**REQUIRED ACTIONS**
1) Answer these about the section on reporting a privacy breach:
(a) Other than email, how can notifications about privacy breaches be sent?
(b) What must an Employee make reasonable efforts to do immediately after believing a privacy breach has happened?
(c) Besides the Access and Privacy Office, whom must Employees notify?
2) Transcribe the section on reporting a privacy breach from "REPORTING A PRIVACY" up to and including "of the Act.".
3) Write the next part of the section on reporting a privacy breach, picking up after its last sentence.

--- SELECTED EXCERPT ---

REPORTING A PRIVACY BREACH
1.1
A privacy breach occurs when there is unauthorized access to or collection, use,
disclosure or destruction of Personal Information in contravention of the Act.
1.2
All notifications concerning privacy breaches must be sent either to the Access and
Privacy Office by email at (privacy@mtroyal,ca) or through the online Privacy Breach
Report process.
1.3
If an Employee believes that there has been a privacy breach, they must make
reasonable efforts to immediately contain the identified breach and then submit a
Privacy Breach Report to the Access and Privacy Office. Employees must also notify
their supervisor.
1.4
If an individual believes that there has been a breach of their own Personal
Information by the University, they may submit a Privacy Breach Report to the
University’s Access and Privacy Office.

--- DATASET EXCERPTS ---

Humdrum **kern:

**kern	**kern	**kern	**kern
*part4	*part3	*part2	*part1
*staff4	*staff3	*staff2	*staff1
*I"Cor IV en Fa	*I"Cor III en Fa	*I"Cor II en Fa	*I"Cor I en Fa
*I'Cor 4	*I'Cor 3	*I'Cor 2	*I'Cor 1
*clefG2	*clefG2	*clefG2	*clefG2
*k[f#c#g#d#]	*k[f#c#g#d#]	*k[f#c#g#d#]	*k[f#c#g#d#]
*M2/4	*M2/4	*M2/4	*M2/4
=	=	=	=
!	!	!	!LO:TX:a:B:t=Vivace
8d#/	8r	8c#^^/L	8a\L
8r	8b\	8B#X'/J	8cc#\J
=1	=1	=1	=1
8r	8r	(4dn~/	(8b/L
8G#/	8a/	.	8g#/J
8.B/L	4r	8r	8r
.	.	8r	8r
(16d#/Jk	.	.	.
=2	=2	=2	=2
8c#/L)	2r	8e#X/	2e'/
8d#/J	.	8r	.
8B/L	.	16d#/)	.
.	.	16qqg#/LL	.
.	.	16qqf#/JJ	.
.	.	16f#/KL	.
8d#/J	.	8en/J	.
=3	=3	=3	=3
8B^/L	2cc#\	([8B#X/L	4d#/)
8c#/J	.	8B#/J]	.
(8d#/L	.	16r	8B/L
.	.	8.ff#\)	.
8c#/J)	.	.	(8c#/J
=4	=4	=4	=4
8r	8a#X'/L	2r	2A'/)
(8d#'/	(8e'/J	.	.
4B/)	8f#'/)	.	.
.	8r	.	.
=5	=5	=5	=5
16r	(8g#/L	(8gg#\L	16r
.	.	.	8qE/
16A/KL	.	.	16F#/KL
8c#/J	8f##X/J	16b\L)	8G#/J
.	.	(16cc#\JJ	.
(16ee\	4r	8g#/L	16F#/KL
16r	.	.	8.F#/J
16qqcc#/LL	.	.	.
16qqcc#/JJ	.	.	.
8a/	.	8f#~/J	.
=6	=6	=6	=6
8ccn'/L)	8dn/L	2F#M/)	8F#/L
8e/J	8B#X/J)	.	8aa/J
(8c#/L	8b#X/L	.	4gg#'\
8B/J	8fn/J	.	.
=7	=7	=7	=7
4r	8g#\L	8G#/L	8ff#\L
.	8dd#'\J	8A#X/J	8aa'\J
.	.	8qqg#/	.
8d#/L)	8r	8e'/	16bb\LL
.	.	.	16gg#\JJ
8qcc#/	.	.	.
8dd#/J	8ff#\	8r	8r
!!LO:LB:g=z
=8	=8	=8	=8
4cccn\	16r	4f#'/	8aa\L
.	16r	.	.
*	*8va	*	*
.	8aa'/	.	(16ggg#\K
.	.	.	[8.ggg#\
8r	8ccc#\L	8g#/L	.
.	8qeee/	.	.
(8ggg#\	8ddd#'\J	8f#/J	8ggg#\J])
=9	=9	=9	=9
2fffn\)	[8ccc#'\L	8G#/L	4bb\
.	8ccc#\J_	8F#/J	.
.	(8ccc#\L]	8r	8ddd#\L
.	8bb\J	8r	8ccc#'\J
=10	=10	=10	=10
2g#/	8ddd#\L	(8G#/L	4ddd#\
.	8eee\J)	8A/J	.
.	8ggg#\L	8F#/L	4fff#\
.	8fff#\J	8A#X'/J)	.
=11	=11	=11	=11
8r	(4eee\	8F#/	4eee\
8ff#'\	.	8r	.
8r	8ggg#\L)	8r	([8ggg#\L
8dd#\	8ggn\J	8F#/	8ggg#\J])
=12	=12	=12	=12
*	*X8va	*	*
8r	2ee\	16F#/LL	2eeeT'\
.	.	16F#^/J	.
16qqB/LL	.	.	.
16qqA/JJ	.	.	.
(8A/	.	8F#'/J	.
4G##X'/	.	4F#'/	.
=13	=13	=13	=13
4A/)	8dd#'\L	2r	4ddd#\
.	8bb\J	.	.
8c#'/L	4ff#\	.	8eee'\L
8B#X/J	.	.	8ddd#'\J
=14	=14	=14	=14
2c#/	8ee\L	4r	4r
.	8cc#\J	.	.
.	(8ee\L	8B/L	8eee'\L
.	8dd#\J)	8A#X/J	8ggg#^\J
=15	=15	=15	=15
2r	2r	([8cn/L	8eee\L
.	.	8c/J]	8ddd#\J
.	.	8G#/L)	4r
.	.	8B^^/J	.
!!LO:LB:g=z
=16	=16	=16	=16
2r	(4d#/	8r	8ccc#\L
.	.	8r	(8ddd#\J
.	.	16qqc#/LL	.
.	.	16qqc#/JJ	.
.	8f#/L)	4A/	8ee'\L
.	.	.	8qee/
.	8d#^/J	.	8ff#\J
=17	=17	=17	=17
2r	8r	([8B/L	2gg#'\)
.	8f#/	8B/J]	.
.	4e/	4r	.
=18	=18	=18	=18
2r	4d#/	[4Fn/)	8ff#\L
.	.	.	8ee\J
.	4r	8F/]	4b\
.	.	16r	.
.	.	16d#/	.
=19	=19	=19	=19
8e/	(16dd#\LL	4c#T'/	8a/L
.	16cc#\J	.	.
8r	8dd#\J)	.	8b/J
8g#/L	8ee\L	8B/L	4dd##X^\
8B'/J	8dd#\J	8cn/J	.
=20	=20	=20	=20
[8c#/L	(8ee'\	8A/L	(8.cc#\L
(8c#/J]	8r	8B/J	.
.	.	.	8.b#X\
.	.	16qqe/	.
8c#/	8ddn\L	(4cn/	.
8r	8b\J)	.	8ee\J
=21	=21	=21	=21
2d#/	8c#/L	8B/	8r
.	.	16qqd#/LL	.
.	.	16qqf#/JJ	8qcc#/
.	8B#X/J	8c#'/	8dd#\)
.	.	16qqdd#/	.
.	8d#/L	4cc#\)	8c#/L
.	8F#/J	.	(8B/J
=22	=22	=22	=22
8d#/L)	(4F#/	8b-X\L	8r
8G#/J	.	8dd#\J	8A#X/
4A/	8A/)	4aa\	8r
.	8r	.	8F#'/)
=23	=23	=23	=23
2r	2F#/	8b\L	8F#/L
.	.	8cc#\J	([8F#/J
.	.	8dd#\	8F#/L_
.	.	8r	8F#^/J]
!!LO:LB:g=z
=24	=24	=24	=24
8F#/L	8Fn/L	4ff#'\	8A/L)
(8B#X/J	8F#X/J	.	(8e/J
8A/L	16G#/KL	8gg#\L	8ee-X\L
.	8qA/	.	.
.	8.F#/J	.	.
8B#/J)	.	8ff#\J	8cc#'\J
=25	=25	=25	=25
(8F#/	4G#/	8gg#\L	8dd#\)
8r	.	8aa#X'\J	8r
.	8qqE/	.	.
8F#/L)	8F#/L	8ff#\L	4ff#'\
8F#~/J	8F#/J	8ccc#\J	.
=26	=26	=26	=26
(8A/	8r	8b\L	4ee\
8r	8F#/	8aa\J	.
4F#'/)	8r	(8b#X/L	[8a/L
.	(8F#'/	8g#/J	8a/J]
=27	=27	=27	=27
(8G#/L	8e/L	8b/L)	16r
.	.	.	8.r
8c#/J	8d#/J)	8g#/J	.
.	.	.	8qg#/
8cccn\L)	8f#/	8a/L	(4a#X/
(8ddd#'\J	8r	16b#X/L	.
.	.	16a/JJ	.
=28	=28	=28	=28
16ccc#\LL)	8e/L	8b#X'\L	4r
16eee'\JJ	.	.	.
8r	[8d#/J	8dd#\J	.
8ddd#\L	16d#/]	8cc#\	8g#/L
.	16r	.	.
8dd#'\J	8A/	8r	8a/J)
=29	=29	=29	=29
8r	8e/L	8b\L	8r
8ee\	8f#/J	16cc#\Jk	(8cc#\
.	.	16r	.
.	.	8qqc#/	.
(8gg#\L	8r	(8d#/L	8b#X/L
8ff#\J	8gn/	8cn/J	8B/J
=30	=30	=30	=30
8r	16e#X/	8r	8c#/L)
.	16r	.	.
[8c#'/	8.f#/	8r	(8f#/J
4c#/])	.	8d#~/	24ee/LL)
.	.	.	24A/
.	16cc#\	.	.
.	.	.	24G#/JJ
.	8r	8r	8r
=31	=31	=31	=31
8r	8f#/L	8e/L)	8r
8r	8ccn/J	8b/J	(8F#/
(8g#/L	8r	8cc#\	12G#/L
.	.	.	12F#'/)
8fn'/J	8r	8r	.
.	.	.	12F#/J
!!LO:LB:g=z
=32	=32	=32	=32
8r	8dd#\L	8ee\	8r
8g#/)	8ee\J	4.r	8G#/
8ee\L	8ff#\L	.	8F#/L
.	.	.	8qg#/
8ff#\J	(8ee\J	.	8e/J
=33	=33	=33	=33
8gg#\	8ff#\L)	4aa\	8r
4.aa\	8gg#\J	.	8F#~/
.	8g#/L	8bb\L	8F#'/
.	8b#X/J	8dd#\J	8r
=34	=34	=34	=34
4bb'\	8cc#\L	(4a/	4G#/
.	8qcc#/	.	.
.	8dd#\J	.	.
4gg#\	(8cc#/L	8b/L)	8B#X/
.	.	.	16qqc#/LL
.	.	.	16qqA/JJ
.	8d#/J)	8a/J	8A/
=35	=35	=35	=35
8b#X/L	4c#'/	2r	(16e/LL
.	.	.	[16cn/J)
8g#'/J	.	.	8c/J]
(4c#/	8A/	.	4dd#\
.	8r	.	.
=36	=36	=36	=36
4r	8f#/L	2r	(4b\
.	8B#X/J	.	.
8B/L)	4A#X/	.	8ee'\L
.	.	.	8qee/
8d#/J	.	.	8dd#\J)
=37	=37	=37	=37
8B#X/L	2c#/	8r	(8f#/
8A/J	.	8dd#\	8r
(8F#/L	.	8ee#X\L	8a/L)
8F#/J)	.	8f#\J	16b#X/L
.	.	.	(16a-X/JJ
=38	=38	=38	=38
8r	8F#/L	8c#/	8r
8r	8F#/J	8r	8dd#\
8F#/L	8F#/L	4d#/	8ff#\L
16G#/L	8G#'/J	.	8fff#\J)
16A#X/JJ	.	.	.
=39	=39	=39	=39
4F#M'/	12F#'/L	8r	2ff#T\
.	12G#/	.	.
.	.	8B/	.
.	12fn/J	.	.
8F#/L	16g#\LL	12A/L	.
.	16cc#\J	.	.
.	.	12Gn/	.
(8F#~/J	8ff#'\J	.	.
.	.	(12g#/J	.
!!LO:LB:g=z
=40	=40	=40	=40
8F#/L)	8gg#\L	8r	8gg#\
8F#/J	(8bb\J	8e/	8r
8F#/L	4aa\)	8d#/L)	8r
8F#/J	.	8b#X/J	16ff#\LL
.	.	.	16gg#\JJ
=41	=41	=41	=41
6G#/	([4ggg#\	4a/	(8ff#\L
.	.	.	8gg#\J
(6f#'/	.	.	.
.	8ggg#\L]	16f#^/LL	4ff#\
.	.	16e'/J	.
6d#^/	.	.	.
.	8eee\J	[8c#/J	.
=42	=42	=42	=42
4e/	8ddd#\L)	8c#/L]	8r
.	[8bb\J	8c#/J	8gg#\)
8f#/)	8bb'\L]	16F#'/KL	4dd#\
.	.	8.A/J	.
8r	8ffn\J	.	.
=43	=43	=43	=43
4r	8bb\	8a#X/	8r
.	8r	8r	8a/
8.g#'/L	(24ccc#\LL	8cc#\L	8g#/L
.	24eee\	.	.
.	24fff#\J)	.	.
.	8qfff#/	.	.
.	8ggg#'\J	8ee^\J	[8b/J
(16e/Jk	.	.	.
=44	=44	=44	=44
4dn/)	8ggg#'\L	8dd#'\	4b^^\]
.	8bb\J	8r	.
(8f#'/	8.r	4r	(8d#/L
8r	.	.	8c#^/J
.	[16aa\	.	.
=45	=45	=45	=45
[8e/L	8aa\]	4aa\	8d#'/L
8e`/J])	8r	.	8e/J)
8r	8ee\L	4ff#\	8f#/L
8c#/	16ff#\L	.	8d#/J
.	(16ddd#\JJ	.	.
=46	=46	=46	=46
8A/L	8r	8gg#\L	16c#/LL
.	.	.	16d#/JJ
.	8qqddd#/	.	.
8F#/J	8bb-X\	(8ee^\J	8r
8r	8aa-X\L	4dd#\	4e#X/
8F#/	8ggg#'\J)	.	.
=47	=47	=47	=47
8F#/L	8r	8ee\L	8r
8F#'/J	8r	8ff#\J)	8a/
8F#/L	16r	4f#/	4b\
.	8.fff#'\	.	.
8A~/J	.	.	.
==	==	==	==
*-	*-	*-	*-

---

**PER-TASK ANSWERS**
1)
(a) Through the online Privacy Breach Report process.
(b) Contain the identified breach.
(c) Their supervisor.

2)
REPORTING A PRIVACY BREACH
1.1
A privacy breach occurs when there is unauthorized access to or collection, use,
disclosure or destruction of Personal Information in contravention of the Act.

3)
1.5
An individual may seek advice from the Access and Privacy Office in advance of
submitting a Privacy Breach Report or where immediate steps are needed to address
an ongoing breach. The Access and Privacy Office can be contacted at
2.
RECEIPT OF A PRIVACY BREACH REPORT
2.1
Upon receipt of a Privacy Breach Report, the IMPA will review the alleged privacy
breach to determine if a breach occurred and, if so, what further action is required to
mitigate future breaches.
2.2
If the IMPA has a conflict of interest, a Senior Leader of the Access and Privacy
Office will act with the same authorities prescribed to the IMPA for the purposes of
this Policy and Procedures.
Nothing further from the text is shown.